# PROVIDED INFORMATION:
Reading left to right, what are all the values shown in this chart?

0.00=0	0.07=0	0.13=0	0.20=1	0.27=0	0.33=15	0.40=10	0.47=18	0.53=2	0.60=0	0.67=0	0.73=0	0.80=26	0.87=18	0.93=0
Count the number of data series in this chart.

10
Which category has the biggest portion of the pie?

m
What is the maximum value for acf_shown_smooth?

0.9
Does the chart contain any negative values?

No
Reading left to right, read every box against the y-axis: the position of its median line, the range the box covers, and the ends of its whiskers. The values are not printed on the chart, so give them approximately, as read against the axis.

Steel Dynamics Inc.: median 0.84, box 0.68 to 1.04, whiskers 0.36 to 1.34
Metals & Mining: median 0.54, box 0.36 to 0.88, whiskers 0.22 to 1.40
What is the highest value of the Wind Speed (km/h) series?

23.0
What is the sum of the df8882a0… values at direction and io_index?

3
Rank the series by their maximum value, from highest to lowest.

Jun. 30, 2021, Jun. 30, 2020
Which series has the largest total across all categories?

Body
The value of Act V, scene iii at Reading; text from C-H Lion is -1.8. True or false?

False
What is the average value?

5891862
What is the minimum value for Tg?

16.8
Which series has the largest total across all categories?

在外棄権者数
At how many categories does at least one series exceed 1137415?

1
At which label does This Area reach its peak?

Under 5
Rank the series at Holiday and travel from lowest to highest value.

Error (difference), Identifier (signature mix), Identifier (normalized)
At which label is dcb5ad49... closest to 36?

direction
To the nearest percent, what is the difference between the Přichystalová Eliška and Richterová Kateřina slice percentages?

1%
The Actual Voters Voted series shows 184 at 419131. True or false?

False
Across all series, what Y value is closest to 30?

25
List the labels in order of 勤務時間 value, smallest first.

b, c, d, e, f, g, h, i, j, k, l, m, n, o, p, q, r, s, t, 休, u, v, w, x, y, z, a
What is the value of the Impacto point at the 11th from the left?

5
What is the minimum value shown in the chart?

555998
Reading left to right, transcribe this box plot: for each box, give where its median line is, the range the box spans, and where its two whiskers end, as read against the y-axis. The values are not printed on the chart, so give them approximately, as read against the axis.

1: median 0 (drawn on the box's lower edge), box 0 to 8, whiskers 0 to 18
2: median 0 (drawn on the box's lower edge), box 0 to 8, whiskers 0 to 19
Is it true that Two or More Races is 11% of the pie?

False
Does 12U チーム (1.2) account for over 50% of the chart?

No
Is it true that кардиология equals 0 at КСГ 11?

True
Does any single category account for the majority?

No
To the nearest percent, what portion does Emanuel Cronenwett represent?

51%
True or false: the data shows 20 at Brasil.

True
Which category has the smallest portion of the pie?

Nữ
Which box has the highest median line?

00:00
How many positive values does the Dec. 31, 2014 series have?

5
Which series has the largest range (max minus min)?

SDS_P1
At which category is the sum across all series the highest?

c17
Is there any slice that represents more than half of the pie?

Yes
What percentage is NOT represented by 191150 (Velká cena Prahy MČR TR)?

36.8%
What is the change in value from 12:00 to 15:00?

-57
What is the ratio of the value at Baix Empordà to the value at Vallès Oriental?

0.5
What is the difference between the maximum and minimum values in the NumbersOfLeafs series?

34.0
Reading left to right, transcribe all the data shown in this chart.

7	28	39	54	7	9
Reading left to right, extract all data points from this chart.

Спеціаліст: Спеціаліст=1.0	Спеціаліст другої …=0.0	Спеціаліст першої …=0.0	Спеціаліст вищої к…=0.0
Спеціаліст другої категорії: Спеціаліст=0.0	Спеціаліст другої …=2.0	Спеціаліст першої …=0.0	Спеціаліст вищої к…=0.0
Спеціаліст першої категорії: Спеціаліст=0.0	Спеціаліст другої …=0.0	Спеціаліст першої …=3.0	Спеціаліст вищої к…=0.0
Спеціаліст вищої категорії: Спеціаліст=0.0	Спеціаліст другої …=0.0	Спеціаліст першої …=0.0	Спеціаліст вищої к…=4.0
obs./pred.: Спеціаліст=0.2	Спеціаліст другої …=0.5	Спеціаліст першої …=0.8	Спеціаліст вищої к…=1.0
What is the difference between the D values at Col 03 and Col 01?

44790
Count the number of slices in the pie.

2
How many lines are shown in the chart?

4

# DESCRIPTION OF THE TASK:
Could you copy out every row above, with each answer, keeping every line character for character as it stands?

# ANSWER FOR THE TASK:
Reading left to right, what are all the values shown in this chart?

0.00=0	0.07=0	0.13=0	0.20=1	0.27=0	0.33=15	0.40=10	0.47=18	0.53=2	0.60=0	0.67=0	0.73=0	0.80=26	0.87=18	0.93=0
Count the number of data series in this chart.

10
Which category has the biggest portion of the pie?

m
What is the maximum value for acf_shown_smooth?

0.9
Does the chart contain any negative values?

No
Reading left to right, read every box against the y-axis: the position of its median line, the range the box covers, and the ends of its whiskers. The values are not printed on the chart, so give them approximately, as read against the axis.

Steel Dynamics Inc.: median 0.84, box 0.68 to 1.04, whiskers 0.36 to 1.34
Metals & Mining: median 0.54, box 0.36 to 0.88, whiskers 0.22 to 1.40
What is the highest value of the Wind Speed (km/h) series?

23.0
What is the sum of the df8882a0… values at direction and io_index?

3
Rank the series by their maximum value, from highest to lowest.

Jun. 30, 2021, Jun. 30, 2020
Which series has the largest total across all categories?

Body
The value of Act V, scene iii at Reading; text from C-H Lion is -1.8. True or false?

False
What is the average value?

5891862
What is the minimum value for Tg?

16.8
Which series has the largest total across all categories?

在外棄権者数
At how many categories does at least one series exceed 1137415?

1
At which label does This Area reach its peak?

Under 5
Rank the series at Holiday and travel from lowest to highest value.

Error (difference), Identifier (signature mix), Identifier (normalized)
At which label is dcb5ad49... closest to 36?

direction
To the nearest percent, what is the difference between the Přichystalová Eliška and Richterová Kateřina slice percentages?

1%
The Actual Voters Voted series shows 184 at 419131. True or false?

False
Across all series, what Y value is closest to 30?

25
List the labels in order of 勤務時間 value, smallest first.

b, c, d, e, f, g, h, i, j, k, l, m, n, o, p, q, r, s, t, 休, u, v, w, x, y, z, a
What is the value of the Impacto point at the 11th from the left?

5
What is the minimum value shown in the chart?

555998
Reading left to right, transcribe this box plot: for each box, give where its median line is, the range the box spans, and where its two whiskers end, as read against the y-axis. The values are not printed on the chart, so give them approximately, as read against the axis.

1: median 0 (drawn on the box's lower edge), box 0 to 8, whiskers 0 to 18
2: median 0 (drawn on the box's lower edge), box 0 to 8, whiskers 0 to 19
Is it true that Two or More Races is 11% of the pie?

False
Does 12U チーム (1.2) account for over 50% of the chart?

No
Is it true that кардиология equals 0 at КСГ 11?

True
Does any single category account for the majority?

No
To the nearest percent, what portion does Emanuel Cronenwett represent?

51%
True or false: the data shows 20 at Brasil.

True
Which category has the smallest portion of the pie?

Nữ
Which box has the highest median line?

00:00
How many positive values does the Dec. 31, 2014 series have?

5
Which series has the largest range (max minus min)?

SDS_P1
At which category is the sum across all series the highest?

c17
Is there any slice that represents more than half of the pie?

Yes
What percentage is NOT represented by 191150 (Velká cena Prahy MČR TR)?

36.8%
What is the change in value from 12:00 to 15:00?

-57
What is the ratio of the value at Baix Empordà to the value at Vallès Oriental?

0.5
What is the difference between the maximum and minimum values in the NumbersOfLeafs series?

34.0
Reading left to right, transcribe all the data shown in this chart.

7	28	39	54	7	9
Reading left to right, extract all data points from this chart.

Спеціаліст: Спеціаліст=1.0	Спеціаліст другої …=0.0	Спеціаліст першої …=0.0	Спеціаліст вищої к…=0.0
Спеціаліст другої категорії: Спеціаліст=0.0	Спеціаліст другої …=2.0	Спеціаліст першої …=0.0	Спеціаліст вищої к…=0.0
Спеціаліст першої категорії: Спеціаліст=0.0	Спеціаліст другої …=0.0	Спеціаліст першої …=3.0	Спеціаліст вищої к…=0.0
Спеціаліст вищої категорії: Спеціаліст=0.0	Спеціаліст другої …=0.0	Спеціаліст першої …=0.0	Спеціаліст вищої к…=4.0
obs./pred.: Спеціаліст=0.2	Спеціаліст другої …=0.5	Спеціаліст першої …=0.8	Спеціаліст вищої к…=1.0
What is the difference between the D values at Col 03 and Col 01?

44790
Count the number of slices in the pie.

2
How many lines are shown in the chart?

4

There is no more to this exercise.